*PROBLEM TO SOLVE*
Retype, exactly as they appear below, the lines between the line holding "cap [325,386,359,416] ->" and the line holding "plush toy [569,261,601,284] -> none", both ends included.

*DATA SECTION*
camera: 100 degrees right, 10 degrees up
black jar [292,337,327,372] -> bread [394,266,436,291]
...
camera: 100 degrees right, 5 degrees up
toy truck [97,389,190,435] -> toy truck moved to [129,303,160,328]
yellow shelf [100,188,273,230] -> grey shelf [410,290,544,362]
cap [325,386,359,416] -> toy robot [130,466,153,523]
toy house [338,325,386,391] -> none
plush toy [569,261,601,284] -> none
* * *
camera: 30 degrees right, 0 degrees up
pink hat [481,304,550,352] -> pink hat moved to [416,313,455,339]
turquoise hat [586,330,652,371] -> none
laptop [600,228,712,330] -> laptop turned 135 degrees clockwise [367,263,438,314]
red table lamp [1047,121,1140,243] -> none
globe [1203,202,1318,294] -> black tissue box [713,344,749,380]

*YOUR SOLUTION*
cap [325,386,359,416] -> toy robot [130,466,153,523]
toy house [338,325,386,391] -> none
plush toy [569,261,601,284] -> none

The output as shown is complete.